## Activity
The data below should be copied out exactly, with its pictures omitted.

◆ ◆ ◆ ◆ ◆ ◆ ◆

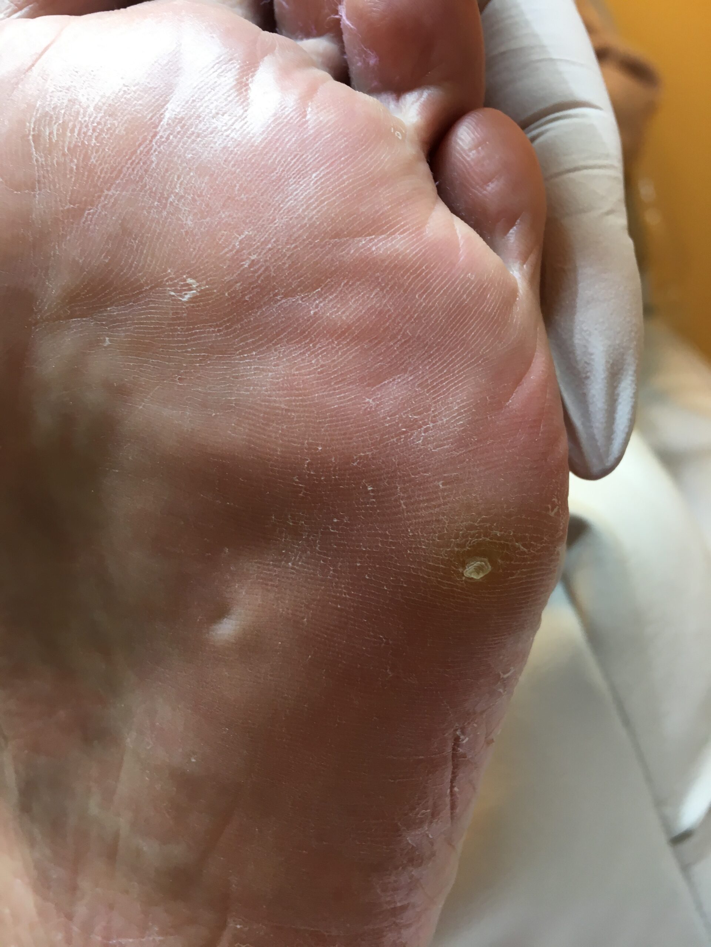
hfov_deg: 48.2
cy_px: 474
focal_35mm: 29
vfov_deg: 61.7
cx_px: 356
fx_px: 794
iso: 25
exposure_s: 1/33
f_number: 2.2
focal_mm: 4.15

◆ ◆ ◆ ◆ ◆ ◆ ◆

## Written answer
hfov_deg: 48.2
cy_px: 474
focal_35mm: 29
vfov_deg: 61.7
cx_px: 356
fx_px: 794
iso: 25
exposure_s: 1/33
f_number: 2.2
focal_mm: 4.15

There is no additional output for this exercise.